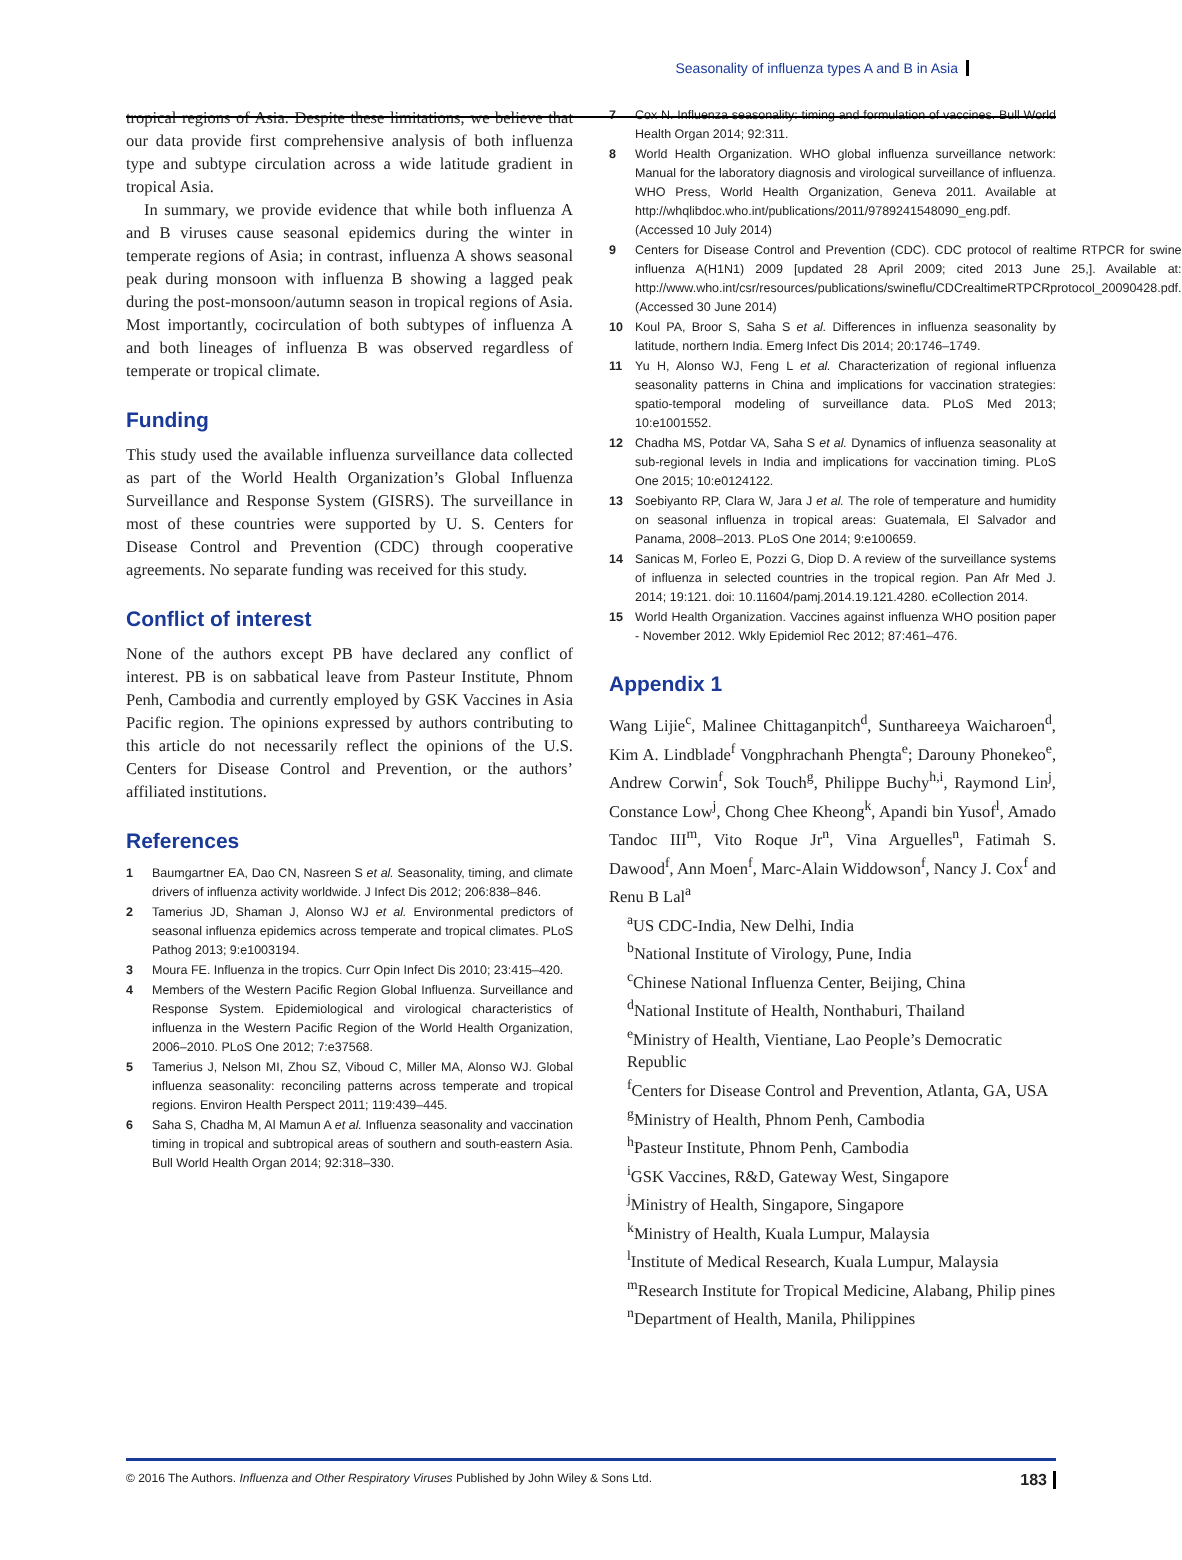Seasonality of influenza types A and B in Asia
tropical regions of Asia. Despite these limitations, we believe that our data provide first comprehensive analysis of both influenza type and subtype circulation across a wide latitude gradient in tropical Asia.
In summary, we provide evidence that while both influenza A and B viruses cause seasonal epidemics during the winter in temperate regions of Asia; in contrast, influenza A shows seasonal peak during monsoon with influenza B showing a lagged peak during the post-monsoon/autumn season in tropical regions of Asia. Most importantly, cocirculation of both subtypes of influenza A and both lineages of influenza B was observed regardless of temperate or tropical climate.
Funding
This study used the available influenza surveillance data collected as part of the World Health Organization’s Global Influenza Surveillance and Response System (GISRS). The surveillance in most of these countries were supported by U. S. Centers for Disease Control and Prevention (CDC) through cooperative agreements. No separate funding was received for this study.
Conflict of interest
None of the authors except PB have declared any conflict of interest. PB is on sabbatical leave from Pasteur Institute, Phnom Penh, Cambodia and currently employed by GSK Vaccines in Asia Pacific region. The opinions expressed by authors contributing to this article do not necessarily reflect the opinions of the U.S. Centers for Disease Control and Prevention, or the authors’ affiliated institutions.
References
1 Baumgartner EA, Dao CN, Nasreen S et al. Seasonality, timing, and climate drivers of influenza activity worldwide. J Infect Dis 2012; 206:838–846.
2 Tamerius JD, Shaman J, Alonso WJ et al. Environmental predictors of seasonal influenza epidemics across temperate and tropical climates. PLoS Pathog 2013; 9:e1003194.
3 Moura FE. Influenza in the tropics. Curr Opin Infect Dis 2010; 23:415–420.
4 Members of the Western Pacific Region Global Influenza. Surveillance and Response System. Epidemiological and virological characteristics of influenza in the Western Pacific Region of the World Health Organization, 2006–2010. PLoS One 2012; 7:e37568.
5 Tamerius J, Nelson MI, Zhou SZ, Viboud C, Miller MA, Alonso WJ. Global influenza seasonality: reconciling patterns across temperate and tropical regions. Environ Health Perspect 2011; 119:439–445.
6 Saha S, Chadha M, Al Mamun A et al. Influenza seasonality and vaccination timing in tropical and subtropical areas of southern and south-eastern Asia. Bull World Health Organ 2014; 92:318–330.
7 Cox N. Influenza seasonality: timing and formulation of vaccines. Bull World Health Organ 2014; 92:311.
8 World Health Organization. WHO global influenza surveillance network: Manual for the laboratory diagnosis and virological surveillance of influenza. WHO Press, World Health Organization, Geneva 2011. Available at http://whqlibdoc.who.int/publications/2011/9789241548090_eng.pdf. (Accessed 10 July 2014)
9 Centers for Disease Control and Prevention (CDC). CDC protocol of realtime RTPCR for swine influenza A(H1N1) 2009 [updated 28 April 2009; cited 2013 June 25,]. Available at: http://www.who.int/csr/resources/publications/swineflu/CDCrealtimeRTPCRprotocol_20090428.pdf. (Accessed 30 June 2014)
10 Koul PA, Broor S, Saha S et al. Differences in influenza seasonality by latitude, northern India. Emerg Infect Dis 2014; 20:1746–1749.
11 Yu H, Alonso WJ, Feng L et al. Characterization of regional influenza seasonality patterns in China and implications for vaccination strategies: spatio-temporal modeling of surveillance data. PLoS Med 2013; 10:e1001552.
12 Chadha MS, Potdar VA, Saha S et al. Dynamics of influenza seasonality at sub-regional levels in India and implications for vaccination timing. PLoS One 2015; 10:e0124122.
13 Soebiyanto RP, Clara W, Jara J et al. The role of temperature and humidity on seasonal influenza in tropical areas: Guatemala, El Salvador and Panama, 2008–2013. PLoS One 2014; 9:e100659.
14 Sanicas M, Forleo E, Pozzi G, Diop D. A review of the surveillance systems of influenza in selected countries in the tropical region. Pan Afr Med J. 2014; 19:121. doi: 10.11604/pamj.2014.19.121.4280. eCollection 2014.
15 World Health Organization. Vaccines against influenza WHO position paper - November 2012. Wkly Epidemiol Rec 2012; 87:461–476.
Appendix 1
Wang Lijie<sup>c</sup>, Malinee Chittaganpitch<sup>d</sup>, Sunthareeya Waicharoen<sup>d</sup>, Kim A. Lindblade<sup>f</sup> Vongphrachanh Phengta<sup>e</sup>; Darouny Phonekeo<sup>e</sup>, Andrew Corwin<sup>f</sup>, Sok Touch<sup>g</sup>, Philippe Buchy<sup>h,i</sup>, Raymond Lin<sup>j</sup>, Constance Low<sup>j</sup>, Chong Chee Kheong<sup>k</sup>, Apandi bin Yusof<sup>l</sup>, Amado Tandoc III<sup>m</sup>, Vito Roque Jr<sup>n</sup>, Vina Arguelles<sup>n</sup>, Fatimah S. Dawood<sup>f</sup>, Ann Moen<sup>f</sup>, Marc-Alain Widdowson<sup>f</sup>, Nancy J. Cox<sup>f</sup> and Renu B Lal<sup>a</sup>
<sup>a</sup> US CDC-India, New Delhi, India
<sup>b</sup> National Institute of Virology, Pune, India
<sup>c</sup> Chinese National Influenza Center, Beijing, China
<sup>d</sup> National Institute of Health, Nonthaburi, Thailand
<sup>e</sup> Ministry of Health, Vientiane, Lao People’s Democratic Republic
<sup>f</sup> Centers for Disease Control and Prevention, Atlanta, GA, USA
<sup>g</sup> Ministry of Health, Phnom Penh, Cambodia
<sup>h</sup> Pasteur Institute, Phnom Penh, Cambodia
<sup>i</sup> GSK Vaccines, R&D, Gateway West, Singapore
<sup>j</sup> Ministry of Health, Singapore, Singapore
<sup>k</sup> Ministry of Health, Kuala Lumpur, Malaysia
<sup>l</sup> Institute of Medical Research, Kuala Lumpur, Malaysia
<sup>m</sup> Research Institute for Tropical Medicine, Alabang, Philip pines
<sup>n</sup> Department of Health, Manila, Philippines
© 2016 The Authors. Influenza and Other Respiratory Viruses Published by John Wiley & Sons Ltd. 183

_PROBLEM REQUIREMENTS_
The copy you write out must match the entries word for word, minus their pictures.

_THE COMPLETED TASK_
Seasonality of influenza types A and B in Asia
tropical regions of Asia. Despite these limitations, we believe that our data provide first comprehensive analysis of both influenza type and subtype circulation across a wide latitude gradient in tropical Asia.
In summary, we provide evidence that while both influenza A and B viruses cause seasonal epidemics during the winter in temperate regions of Asia; in contrast, influenza A shows seasonal peak during monsoon with influenza B showing a lagged peak during the post-monsoon/autumn season in tropical regions of Asia. Most importantly, cocirculation of both subtypes of influenza A and both lineages of influenza B was observed regardless of temperate or tropical climate.
Funding
This study used the available influenza surveillance data collected as part of the World Health Organization’s Global Influenza Surveillance and Response System (GISRS). The surveillance in most of these countries were supported by U. S. Centers for Disease Control and Prevention (CDC) through cooperative agreements. No separate funding was received for this study.
Conflict of interest
None of the authors except PB have declared any conflict of interest. PB is on sabbatical leave from Pasteur Institute, Phnom Penh, Cambodia and currently employed by GSK Vaccines in Asia Pacific region. The opinions expressed by authors contributing to this article do not necessarily reflect the opinions of the U.S. Centers for Disease Control and Prevention, or the authors’ affiliated institutions.
References
1 Baumgartner EA, Dao CN, Nasreen S et al. Seasonality, timing, and climate drivers of influenza activity worldwide. J Infect Dis 2012; 206:838–846.
2 Tamerius JD, Shaman J, Alonso WJ et al. Environmental predictors of seasonal influenza epidemics across temperate and tropical climates. PLoS Pathog 2013; 9:e1003194.
3 Moura FE. Influenza in the tropics. Curr Opin Infect Dis 2010; 23:415–420.
4 Members of the Western Pacific Region Global Influenza. Surveillance and Response System. Epidemiological and virological characteristics of influenza in the Western Pacific Region of the World Health Organization, 2006–2010. PLoS One 2012; 7:e37568.
5 Tamerius J, Nelson MI, Zhou SZ, Viboud C, Miller MA, Alonso WJ. Global influenza seasonality: reconciling patterns across temperate and tropical regions. Environ Health Perspect 2011; 119:439–445.
6 Saha S, Chadha M, Al Mamun A et al. Influenza seasonality and vaccination timing in tropical and subtropical areas of southern and south-eastern Asia. Bull World Health Organ 2014; 92:318–330.
7 Cox N. Influenza seasonality: timing and formulation of vaccines. Bull World Health Organ 2014; 92:311.
8 World Health Organization. WHO global influenza surveillance network: Manual for the laboratory diagnosis and virological surveillance of influenza. WHO Press, World Health Organization, Geneva 2011. Available at http://whqlibdoc.who.int/publications/2011/9789241548090_eng.pdf. (Accessed 10 July 2014)
9 Centers for Disease Control and Prevention (CDC). CDC protocol of realtime RTPCR for swine influenza A(H1N1) 2009 [updated 28 April 2009; cited 2013 June 25,]. Available at: http://www.who.int/csr/resources/publications/swineflu/CDCrealtimeRTPCRprotocol_20090428.pdf. (Accessed 30 June 2014)
10 Koul PA, Broor S, Saha S et al. Differences in influenza seasonality by latitude, northern India. Emerg Infect Dis 2014; 20:1746–1749.
11 Yu H, Alonso WJ, Feng L et al. Characterization of regional influenza seasonality patterns in China and implications for vaccination strategies: spatio-temporal modeling of surveillance data. PLoS Med 2013; 10:e1001552.
12 Chadha MS, Potdar VA, Saha S et al. Dynamics of influenza seasonality at sub-regional levels in India and implications for vaccination timing. PLoS One 2015; 10:e0124122.
13 Soebiyanto RP, Clara W, Jara J et al. The role of temperature and humidity on seasonal influenza in tropical areas: Guatemala, El Salvador and Panama, 2008–2013. PLoS One 2014; 9:e100659.
14 Sanicas M, Forleo E, Pozzi G, Diop D. A review of the surveillance systems of influenza in selected countries in the tropical region. Pan Afr Med J. 2014; 19:121. doi: 10.11604/pamj.2014.19.121.4280. eCollection 2014.
15 World Health Organization. Vaccines against influenza WHO position paper - November 2012. Wkly Epidemiol Rec 2012; 87:461–476.
Appendix 1
Wang Lijie<sup>c</sup>, Malinee Chittaganpitch<sup>d</sup>, Sunthareeya Waicharoen<sup>d</sup>, Kim A. Lindblade<sup>f</sup> Vongphrachanh Phengta<sup>e</sup>; Darouny Phonekeo<sup>e</sup>, Andrew Corwin<sup>f</sup>, Sok Touch<sup>g</sup>, Philippe Buchy<sup>h,i</sup>, Raymond Lin<sup>j</sup>, Constance Low<sup>j</sup>, Chong Chee Kheong<sup>k</sup>, Apandi bin Yusof<sup>l</sup>, Amado Tandoc III<sup>m</sup>, Vito Roque Jr<sup>n</sup>, Vina Arguelles<sup>n</sup>, Fatimah S. Dawood<sup>f</sup>, Ann Moen<sup>f</sup>, Marc-Alain Widdowson<sup>f</sup>, Nancy J. Cox<sup>f</sup> and Renu B Lal<sup>a</sup>
<sup>a</sup> US CDC-India, New Delhi, India
<sup>b</sup> National Institute of Virology, Pune, India
<sup>c</sup> Chinese National Influenza Center, Beijing, China
<sup>d</sup> National Institute of Health, Nonthaburi, Thailand
<sup>e</sup> Ministry of Health, Vientiane, Lao People’s Democratic Republic
<sup>f</sup> Centers for Disease Control and Prevention, Atlanta, GA, USA
<sup>g</sup> Ministry of Health, Phnom Penh, Cambodia
<sup>h</sup> Pasteur Institute, Phnom Penh, Cambodia
<sup>i</sup> GSK Vaccines, R&D, Gateway West, Singapore
<sup>j</sup> Ministry of Health, Singapore, Singapore
<sup>k</sup> Ministry of Health, Kuala Lumpur, Malaysia
<sup>l</sup> Institute of Medical Research, Kuala Lumpur, Malaysia
<sup>m</sup> Research Institute for Tropical Medicine, Alabang, Philip pines
<sup>n</sup> Department of Health, Manila, Philippines
© 2016 The Authors. Influenza and Other Respiratory Viruses Published by John Wiley & Sons Ltd. 183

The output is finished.